I am able to open the windows at home and at work but have to be reminded to air out, but I always feel much clearer when I do. Also, take walks. I am lucky to be able to walk to and from work and it helps immensely.

oasisbob

There needs to be a meter for the amount of AI writing in blogposts. Same physics, same climb, same afternoon fog.

kashishgrover

Oh this is absolutely so relevant and I wonder if there are any high quality studies that have analyzed driving performance against CO2 buildup in cars. Cars often ship with circulate air feature in the aircon, and people use it aggressively, nonchalantly at least where I live, having no idea about the dangers of possible hypoxia and sleepiness that might be inducing in them while driving. It is absolutely critical in my opinion for cars to have CO2 monitors. We put so many sensors in cars these days that this seems to be a really cheap and fairly high value of life addition that could possibly prevent accidents on roads. I keep a portable CO2 sensor in my car at all times, because sometimes circulation is not something I can avoid when stuck in traffic or when passing by a drain.

rikschennink

“That number matters more than it looks.”, then the next paragraph starts with “Here is the uncomfortable part”, and then I closed the tab.

vasco

Similar to this a closed motorcycle helmet without air circulation increases CO2 extremely rapidly, within 60s it's already at really high levels. Open your visor when you stop!

eitau_1

Can someone provide an explanation why CO2 concentrations above 1000 ppm have such a negative influence given the fact that CO2 concentration in lungs (at rest) never falls below 10000 ppm?

sohpea

A reasonably popular brand's product that uses an NDIR sensor revealed to me just how much the CO2 level increases each night in my two bedrooms.

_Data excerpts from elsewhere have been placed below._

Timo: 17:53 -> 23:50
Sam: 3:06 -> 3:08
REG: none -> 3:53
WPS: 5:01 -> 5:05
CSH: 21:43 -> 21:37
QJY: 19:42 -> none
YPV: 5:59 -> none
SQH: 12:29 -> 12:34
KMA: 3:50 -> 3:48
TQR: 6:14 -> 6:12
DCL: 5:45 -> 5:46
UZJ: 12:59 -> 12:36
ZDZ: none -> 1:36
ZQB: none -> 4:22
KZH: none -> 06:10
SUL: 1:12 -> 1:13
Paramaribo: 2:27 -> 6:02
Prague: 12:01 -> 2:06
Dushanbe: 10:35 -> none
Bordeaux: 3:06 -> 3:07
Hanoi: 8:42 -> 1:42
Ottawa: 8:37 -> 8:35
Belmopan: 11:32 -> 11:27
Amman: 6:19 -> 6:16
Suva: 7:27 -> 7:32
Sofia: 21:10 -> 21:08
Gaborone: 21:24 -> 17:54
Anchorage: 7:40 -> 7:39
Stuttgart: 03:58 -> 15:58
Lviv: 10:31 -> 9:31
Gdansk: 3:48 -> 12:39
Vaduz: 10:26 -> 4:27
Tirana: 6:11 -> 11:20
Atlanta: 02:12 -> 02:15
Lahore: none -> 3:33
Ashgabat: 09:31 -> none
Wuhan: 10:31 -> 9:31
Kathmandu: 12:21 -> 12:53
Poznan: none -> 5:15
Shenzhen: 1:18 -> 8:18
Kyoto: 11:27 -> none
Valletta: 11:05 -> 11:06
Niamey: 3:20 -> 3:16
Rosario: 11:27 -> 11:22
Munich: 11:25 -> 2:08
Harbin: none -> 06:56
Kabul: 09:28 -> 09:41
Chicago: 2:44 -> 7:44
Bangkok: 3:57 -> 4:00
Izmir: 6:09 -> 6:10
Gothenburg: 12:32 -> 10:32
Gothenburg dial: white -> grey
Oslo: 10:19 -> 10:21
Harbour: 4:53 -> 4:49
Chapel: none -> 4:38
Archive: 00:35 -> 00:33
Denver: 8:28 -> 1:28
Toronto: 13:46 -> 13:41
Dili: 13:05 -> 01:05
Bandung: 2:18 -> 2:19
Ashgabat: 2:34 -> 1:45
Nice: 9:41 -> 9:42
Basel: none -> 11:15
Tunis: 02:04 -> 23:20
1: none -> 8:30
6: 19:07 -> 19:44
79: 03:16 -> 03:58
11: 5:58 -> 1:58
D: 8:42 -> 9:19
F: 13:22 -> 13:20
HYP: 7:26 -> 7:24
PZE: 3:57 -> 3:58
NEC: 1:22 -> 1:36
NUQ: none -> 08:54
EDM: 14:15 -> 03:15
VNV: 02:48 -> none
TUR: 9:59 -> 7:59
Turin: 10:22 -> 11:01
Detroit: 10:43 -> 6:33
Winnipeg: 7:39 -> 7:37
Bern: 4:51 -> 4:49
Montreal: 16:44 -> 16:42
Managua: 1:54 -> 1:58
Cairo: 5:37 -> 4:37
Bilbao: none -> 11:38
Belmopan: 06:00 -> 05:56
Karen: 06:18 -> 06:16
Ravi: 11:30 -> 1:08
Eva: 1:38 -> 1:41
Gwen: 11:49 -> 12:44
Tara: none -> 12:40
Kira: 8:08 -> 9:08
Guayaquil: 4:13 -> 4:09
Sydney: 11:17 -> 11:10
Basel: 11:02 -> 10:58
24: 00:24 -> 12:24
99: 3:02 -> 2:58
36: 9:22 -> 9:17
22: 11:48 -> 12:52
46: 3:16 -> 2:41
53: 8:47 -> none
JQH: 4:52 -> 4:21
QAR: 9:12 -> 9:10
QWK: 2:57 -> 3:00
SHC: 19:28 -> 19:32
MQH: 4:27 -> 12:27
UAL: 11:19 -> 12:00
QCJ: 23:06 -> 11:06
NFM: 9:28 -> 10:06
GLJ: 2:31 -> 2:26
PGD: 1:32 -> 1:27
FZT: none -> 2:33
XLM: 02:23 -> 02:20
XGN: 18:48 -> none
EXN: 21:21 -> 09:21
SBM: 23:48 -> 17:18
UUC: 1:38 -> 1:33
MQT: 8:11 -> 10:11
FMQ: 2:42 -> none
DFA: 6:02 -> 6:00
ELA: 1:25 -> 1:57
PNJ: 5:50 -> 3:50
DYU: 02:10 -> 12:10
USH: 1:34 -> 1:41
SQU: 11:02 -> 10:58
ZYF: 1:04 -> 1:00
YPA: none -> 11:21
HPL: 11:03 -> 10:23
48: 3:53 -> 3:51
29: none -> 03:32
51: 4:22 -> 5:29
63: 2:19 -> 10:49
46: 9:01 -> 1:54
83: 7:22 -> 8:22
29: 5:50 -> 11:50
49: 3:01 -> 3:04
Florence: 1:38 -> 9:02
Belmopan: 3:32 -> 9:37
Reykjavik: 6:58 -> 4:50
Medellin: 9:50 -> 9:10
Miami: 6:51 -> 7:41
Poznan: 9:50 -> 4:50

One of them seems to have much worse ventilation to the extent that it reaches double the level. Opening the window slightly 24/7 keeps it low. My fiance's chronic headaches/migraines/idk became noticeably less frequent after this change and when they do occur it's usually because the window was accidentally left closed. Anybody who struggles with this kind of thing might want to try checking their levels. Or just open a window I guess?

JoshTriplett

One easy way to fix this for many people's bedrooms or home offices: look at your HVAC system, and there's probably an option to have the fan run all the time, even if the heat or air isn't running. Turn that on, and your home's CO2 levels will drop substantially.

red75prime

Does it work the other way around? Does breathing air with 0% CO2 improve human cognitive performance? I haven't been able to find any research on the effects of lower CO2 concentrations.